Porto Alegre, March 14, 2023 – The market begins to focus on the 2023 US crop of corn. The crop situation in Argentina is becoming the most relevant fact for 2023. A really difficult weather situation in the first quarter of 2023 limits any chance of recovery in production or yield within acceptable averages. The crop failure in Argentina forces more concentrated demand in the United States and Brazil. This is already happening with soybeans, but it has not yet become evident for corn. With weekly exports still discreet, USDA lowered its export projection for this business year in the United States and ended up raising ending stocks above market expectations. Now, the big new number will be announced on March 31, with the planting intentions, and the support to soybean prices and the behavior of corn prices may slightly change the trend of expansion of 4 million acres for corn this year.
Adjustments in the size of the Argentine crop carried out by Safras & Mercado, last week by cereal exchanges, and now by USDA, seem to show the consensus of the traumatic situation of the local crop. Despite climate projections showing a healthier two-month period in terms of rains, they ended up not occurring as expected or necessary for the maintenance of plantations. Besides this summer’s high temperatures and below-normal rainfall, there was a surprising frost over the Carnival weekend, which hit Córdoba and Buenos Aires, the two largest corn- and soybean-producing provinces. Frosts in the soybean blossoming and corn pollination stages are fatal for productivity. Then, temperatures returned to extreme heat, and the rains did not come to balance it out.
Now, between 23 and 31.5 million tons, we have all possible numbers for this 2023 soybean crop and from 31 to 38.5 million tons for corn.
Historical losses, which will still depend a lot on what is actually obtained during the harvest. Of course, this picture impacts both commodities. In the case of soybeans, the situation supports soymeal on the Chicago Board of Trade (CBOT), but it has not been able to give the same support to soybeans because of the large Brazilian crop and the US stocks, which are low but do not cause any shortage.
The Argentine government adopted an important decision on corn last week. It communicated to exporters that the already registered export commitments could be fulfilled with the 2024 crop, that is, not being penalized for registrations and lack of shipment in 2023. On the one hand, this allows Argentina to maintain its internal supply, but on the other severely limits this year’s export volumes, currently set by the government at 20 million tons in the business year. Argentina does not need imports, but its absence from the international market will cause demand to shift to other exporters. A strong sequence of washouts to change origin could be the highlight of the coming few weeks, which by the way is already happening in the soybean complex. The Argentine government will only bring its official numbers in April.
With all this scenario of losses in the Argentine crop and the limitations of sales by Brazil in the first half of the year, it was expected that there would already be some shift of export demand to US corn. However, weekly sales remain without enthusiasm, and the highlight of this March USDA report was the cut in the US export projection. Historic crop failure in Argentina and US exports not moving forward? This is the most obvious symptom that Brazilian sales in 2022 were strong and still in February and March. Would this have been enough to supply import markets in the first half of the year without causing greater convergence toward US corn? The data seem to confirm this movement, which now holds prices on the CBOT.
With rising stocks in the United States, the market is still experiencing this export movement and the impact on prices. However, as of this week, the market is starting to place its bets on the Planting Intentions report for the 2023 season.

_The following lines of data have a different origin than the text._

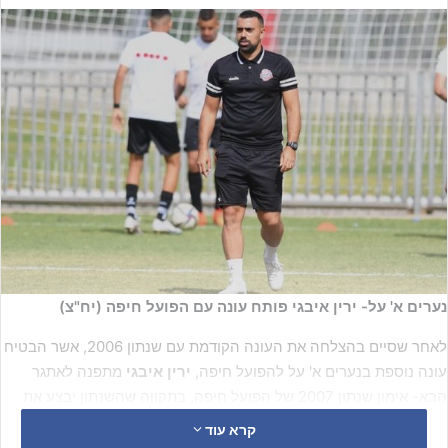
נערים א' על- ירין איבגי פותח עונה עם הפועל חיפה (יח"צ)
לאחר שסיים בהצלחה את העונה הקודמת עם שנתון 2006, אשר הבטיח
עונה נוספת בנערים א' על להפועל חיפה,
ירין איבגי
מתפנה לאתגר
הבא- אימון שנתון 2007 של הפועל חיפה, בתקווה שהשנתון יבצע את
קפיצת המדרגה הכל כך מצופה בליגת העל.
קרא עוד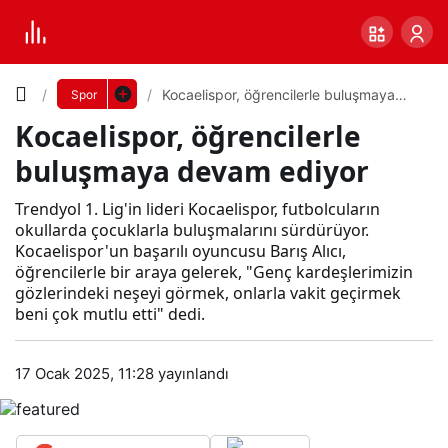
Yazı
Kocaelispor, öğrencilerle buluşmaya
Spor
devam ediyor
Kocaelispor, öğrencilerle
Boyutunu
buluşmaya devam ediyor
Ayarla
Koc
Trendyol 1. Lig'in lideri Kocaelispor, futbolcuların
okullarda çocuklarla buluşmalarını sürdürüyor.
0
PAYLAŞ
Kocaelispor'un başarılı oyuncusu Barış Alıcı,
aeli
öğrencilerle bir araya gelerek, "Genç kardeşlerimizin
gözlerindeki neşeyi görmek, onlarla vakit geçirmek
Küçük
100%
Dev
beni çok mutlu etti" dedi.
spor
,
Varsayılana
17 Ocak 2025, 11:28
yayınlandı
öğr
dön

The crop failure in Argentina has brought good price support for soybeans, which have not been able to find new highs, but could be in a clear downward direction without this information from South America. So, we have seen an improvement in the soybean price curve until November for soybeans, with the November contract on the CBOT operating closer to USD 14/bushel.

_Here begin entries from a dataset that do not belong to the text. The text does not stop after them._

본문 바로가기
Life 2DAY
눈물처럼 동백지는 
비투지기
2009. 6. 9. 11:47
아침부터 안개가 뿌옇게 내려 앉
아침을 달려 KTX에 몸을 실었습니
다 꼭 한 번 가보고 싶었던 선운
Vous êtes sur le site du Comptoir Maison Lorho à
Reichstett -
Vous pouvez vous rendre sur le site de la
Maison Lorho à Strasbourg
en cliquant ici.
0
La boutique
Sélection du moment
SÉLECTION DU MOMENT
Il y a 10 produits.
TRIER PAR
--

On the other hand, we can see a flattening of the corn price curve for the second half of the year, also in the short term. The market has the May contract now closer to USD 6.10 and September closer to USD 5.60/bushel. This inversion of corn and soybean curves may also influence planting decisions for the US crop. There has been consensus for growth in the corn area by 2 to 4 million acres, while the soybean acreage would remain stable. The price movement can fairly contain the increase in corn area and distribute a little more area for soybeans.
Planting begins in the Midwest from April 20, depending on early spring weather conditions. Texas has an earlier start also due to irrigation. April and May have weather maps showing normal to above-normal rainfall for the entire producing region. Perhaps some influence from the arrival of El Nino. However, excessive rainfall is not a comfortable situation for planting, as it hinders the entrance of machines into the fields due to soil conditions. In 2019, corn and soybeans had a large part of the cultivated area outside the window, which runs until May 30 for corn and June 15 for soybeans, and created a strong speculative environment already in this planting period. Could that 2019 situation be repeated? These movements are only speculative as, technically, the 2019 crop planted later than usual set record yields.
Another important piece of data from the USDA report was the new rise in exports from Ukraine, showing that, despite the war, export channels are working. There were no changes in the European scenario, but it should be noted that the 2023 European crop tends to recover and decrease the intensity of imports by the bloc from September onward.